Now consider the frequency-domain response of a molecular property, i.e., the expectation value of an operator \(\hat{a}\), to the perturbation

\[\begin{aligned} \langle \delta\hat{a}(\omega)\rangle & \equiv \langle \Psi_0(\omega) | \hat{a} |\Psi_0(\omega)\rangle - \langle \Psi_0 | \hat{a} |\Psi_0\rangle \\ & = \sum_{n\neq 0} \frac{\langle \Psi_0 | \hat{a} |\Psi_n\rangle\langle \Psi_n | \hat{V}(\omega) |\Psi_0\rangle}{\hbar(\omega-\omega_{n0})} + \text{c.c.} \end{aligned}\]

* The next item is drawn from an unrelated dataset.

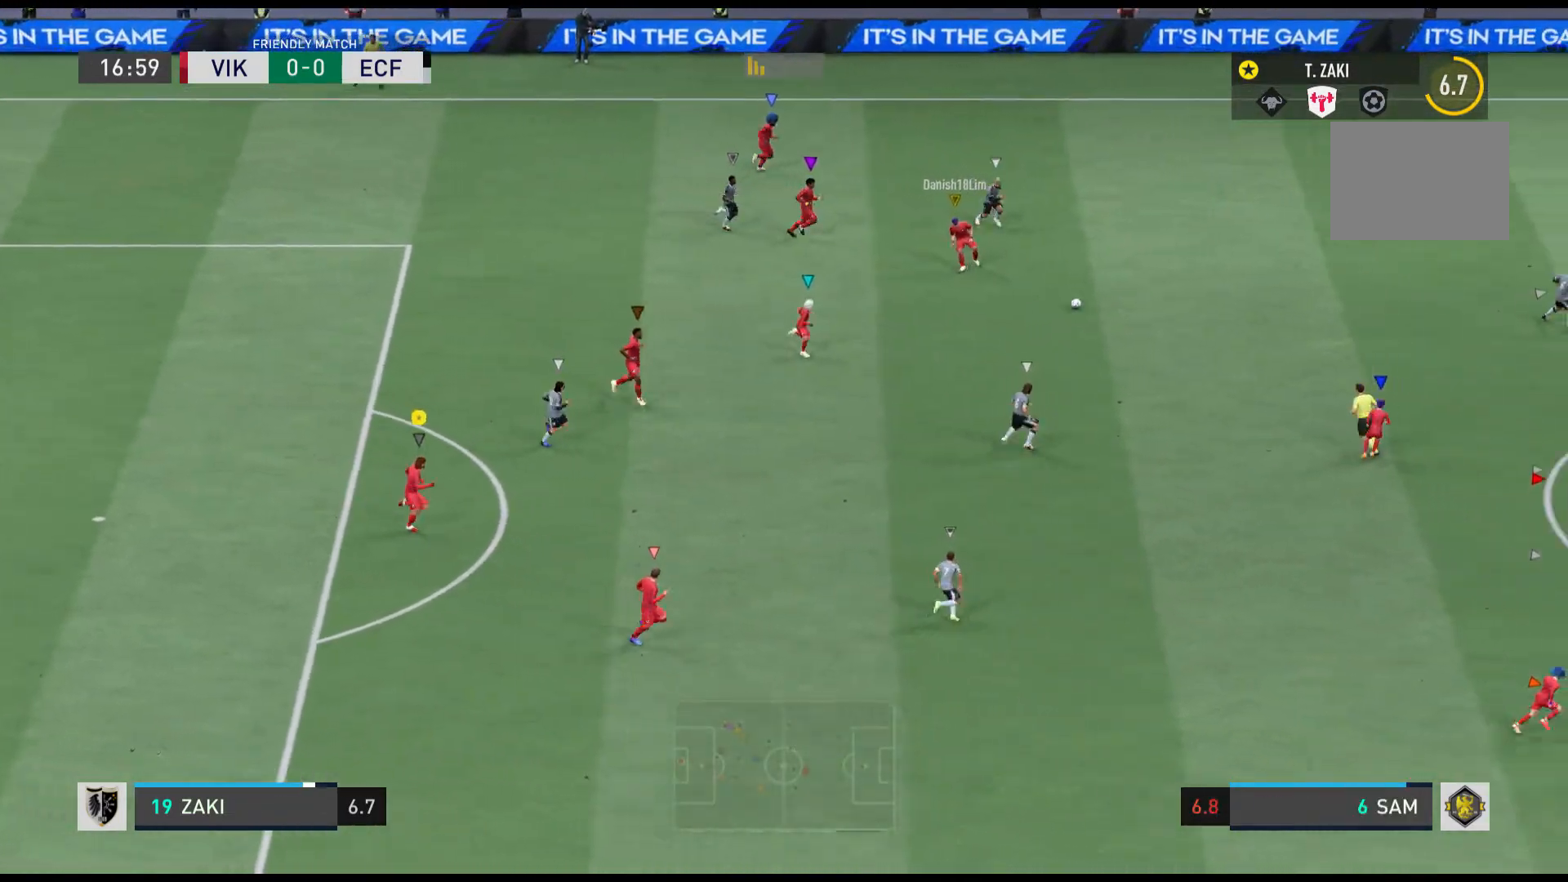
{"buttons": [], "left_stick": "down-right", "events": []}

If the perturbation is a time-dependent monochromatic electric field,

\[\hat{V}(t) = \hat{b}\cos(\omega_0 t) = \frac{\hat{b}}{2}(e^{i\omega_0 t} + e^{-i\omega_0 t}) ,\] \[\hat{V}(\omega) = \int_{-\infty}^{\infty} e^{i\omega t} \hat{V}(t) dt = \pi \hat{b} \left[ \delta(\omega+\omega_0) + \delta(\omega-\omega_0) \right]\]

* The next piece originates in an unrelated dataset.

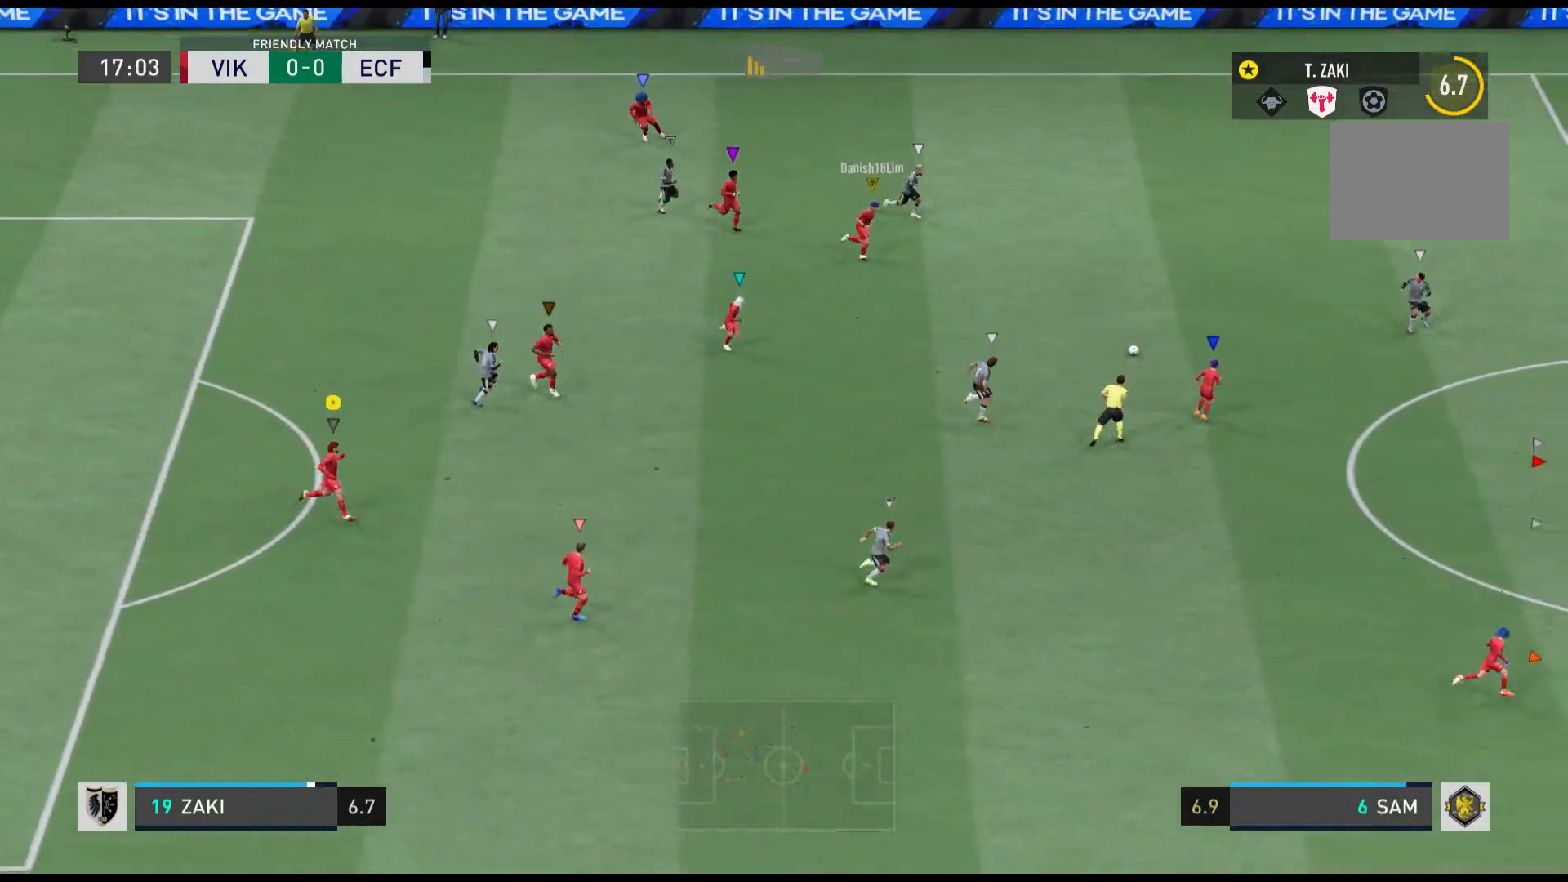
{"buttons": [], "left_stick": "down-right", "events": []}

we can obtain the linear response of any property \(\hat{a}\) to the electric field

\[\begin{aligned} \langle \delta\hat{a}(t)\rangle &= \frac{1}{2\pi} \int_{-\infty}^{\infty} \sum_{n\neq 0} \frac{\langle \Psi_0 | \hat{a} |\Psi_n\rangle\langle \Psi_n | \hat{V}(\omega) |\Psi_0\rangle}{\hbar(\omega-\omega_{n0})} d\omega + \text{c.c.} \\ &=\frac{1}{2} \sum_{n\neq 0} \frac{\langle \Psi_0 | \hat{a} |\Psi_n\rangle\langle \Psi_n | \hat{b} |\Psi_0\rangle}{\hbar(\omega_0-\omega_{n0})} e^{-i\omega_0 t} \\ &- \frac{1}{2} \sum_{n\neq 0} \frac{\langle \Psi_0 | \hat{a} |\Psi_n\rangle\langle \Psi_n | \hat{b} |\Psi_0\rangle}{\hbar(\omega_0+\omega_{n0})} e^{i\omega_0 t} + \text{c.c.} \\ & = \sum_{n\neq 0} \frac{\langle \Psi_0 | \hat{a} |\Psi_n\rangle\langle \Psi_n | \hat{b} |\Psi_0\rangle}{\hbar(\omega_0^2-\omega_{n0}^2)} \omega_{n0} \cos(\omega_0 t) \\ & - i \sum_{n\neq 0} \frac{\langle \Psi_0 | \hat{a} |\Psi_n\rangle\langle \Psi_n | \hat{b} |\Psi_0\rangle}{\hbar(\omega_0^2-\omega_{n0}^2)} \omega_0 \sin(\omega_0 t) + \text{c.c.} \end{aligned}\]

This result is very important, indicating the response of molecular properties is at the same frequency as the external perturbation \(\omega_0\).